When a model overfits the training data, it is said to have high variance. One way to think about this is that whatever variability exists in the training data, the model has “learned” this very well. In fact, too well. A model with high variance is likely to have learned the noise in the training set. Noise consists of the random fluctuations, or offsets from true values, in the features (independent variables) and response (dependent variable) of the data. Noise can obscure the true relationship between features and the response variable. Virtually all real-world data are noisy.
If there is random noise in the training set, then there is probably also random noise in the testing set. However, the specific values of the random fluctuations will be different than those of the training set, because after all, the noise is random. The model cannot anticipate the fluctuations in the new, unseen data of the testing set. This why testing performance of an overfit model is lower than training performance.
Overfitting is more likely in the following circumstances:
There are a large number of features available, relative to the number of samples (observations). The more features there are, the greater the chance of discovering a spurious relationship between the features and the response.

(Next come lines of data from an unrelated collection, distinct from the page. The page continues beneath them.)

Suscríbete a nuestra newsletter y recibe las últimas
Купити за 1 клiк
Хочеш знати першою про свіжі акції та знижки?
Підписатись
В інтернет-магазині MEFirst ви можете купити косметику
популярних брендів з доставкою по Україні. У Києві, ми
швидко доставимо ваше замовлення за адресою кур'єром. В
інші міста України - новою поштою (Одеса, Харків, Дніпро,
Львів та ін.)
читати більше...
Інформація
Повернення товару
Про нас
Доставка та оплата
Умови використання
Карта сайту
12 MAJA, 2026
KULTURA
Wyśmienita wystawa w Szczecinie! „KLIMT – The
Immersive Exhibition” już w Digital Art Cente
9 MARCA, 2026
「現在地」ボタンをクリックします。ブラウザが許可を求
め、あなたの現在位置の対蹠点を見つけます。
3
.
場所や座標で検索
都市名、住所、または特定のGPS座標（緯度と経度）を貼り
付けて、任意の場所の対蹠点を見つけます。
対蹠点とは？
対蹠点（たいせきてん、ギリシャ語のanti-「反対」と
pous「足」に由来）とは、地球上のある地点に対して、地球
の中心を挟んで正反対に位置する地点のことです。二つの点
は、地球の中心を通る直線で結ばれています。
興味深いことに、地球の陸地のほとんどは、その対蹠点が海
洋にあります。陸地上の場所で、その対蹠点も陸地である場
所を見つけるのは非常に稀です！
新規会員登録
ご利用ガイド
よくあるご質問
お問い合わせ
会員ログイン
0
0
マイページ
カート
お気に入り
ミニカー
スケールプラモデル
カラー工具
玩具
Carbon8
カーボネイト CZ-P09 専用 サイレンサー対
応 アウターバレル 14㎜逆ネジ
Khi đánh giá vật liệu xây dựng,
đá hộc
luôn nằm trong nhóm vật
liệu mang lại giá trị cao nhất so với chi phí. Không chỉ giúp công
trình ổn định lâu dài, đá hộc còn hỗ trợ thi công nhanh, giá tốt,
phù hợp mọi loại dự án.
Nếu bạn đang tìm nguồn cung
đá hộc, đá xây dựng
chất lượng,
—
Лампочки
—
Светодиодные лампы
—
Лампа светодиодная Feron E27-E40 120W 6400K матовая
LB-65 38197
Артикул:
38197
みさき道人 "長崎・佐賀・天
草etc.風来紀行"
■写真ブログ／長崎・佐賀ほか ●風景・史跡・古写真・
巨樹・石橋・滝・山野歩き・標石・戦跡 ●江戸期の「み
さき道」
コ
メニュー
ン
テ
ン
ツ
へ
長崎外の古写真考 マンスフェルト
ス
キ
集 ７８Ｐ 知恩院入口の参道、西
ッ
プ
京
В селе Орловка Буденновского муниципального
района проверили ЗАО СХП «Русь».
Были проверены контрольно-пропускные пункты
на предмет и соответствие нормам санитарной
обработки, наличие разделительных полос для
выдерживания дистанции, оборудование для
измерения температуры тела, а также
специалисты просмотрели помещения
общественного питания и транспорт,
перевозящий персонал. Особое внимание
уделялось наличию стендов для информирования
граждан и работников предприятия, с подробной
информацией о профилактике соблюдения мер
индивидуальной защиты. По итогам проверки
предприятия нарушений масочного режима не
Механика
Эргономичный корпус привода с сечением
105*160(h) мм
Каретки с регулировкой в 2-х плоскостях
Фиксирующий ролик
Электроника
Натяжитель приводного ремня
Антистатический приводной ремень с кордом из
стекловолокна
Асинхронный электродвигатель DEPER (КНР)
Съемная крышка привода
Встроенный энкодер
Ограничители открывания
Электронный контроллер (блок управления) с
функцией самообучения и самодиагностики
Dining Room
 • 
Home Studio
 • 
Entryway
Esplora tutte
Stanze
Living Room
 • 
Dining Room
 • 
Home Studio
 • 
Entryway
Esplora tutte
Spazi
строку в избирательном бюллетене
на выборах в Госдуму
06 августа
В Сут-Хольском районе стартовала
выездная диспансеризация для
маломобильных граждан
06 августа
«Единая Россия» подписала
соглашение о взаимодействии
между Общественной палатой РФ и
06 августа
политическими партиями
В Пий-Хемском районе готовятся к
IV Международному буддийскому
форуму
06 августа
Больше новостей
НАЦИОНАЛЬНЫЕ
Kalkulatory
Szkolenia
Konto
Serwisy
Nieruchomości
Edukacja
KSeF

A complex model is used, such as deep decision trees, or neural networks. Models like these effectively engineer their own features, and have an opportunity develop more complex hypotheses about the relationship between features and the response, making overfitting more likely.
At the opposite end of the spectrum, if a model is not fitting the training data very well, this is known as underfitting, and the model is said to have high bias. In this case, the model may not be complex enough, in terms of the features or the type of model being used.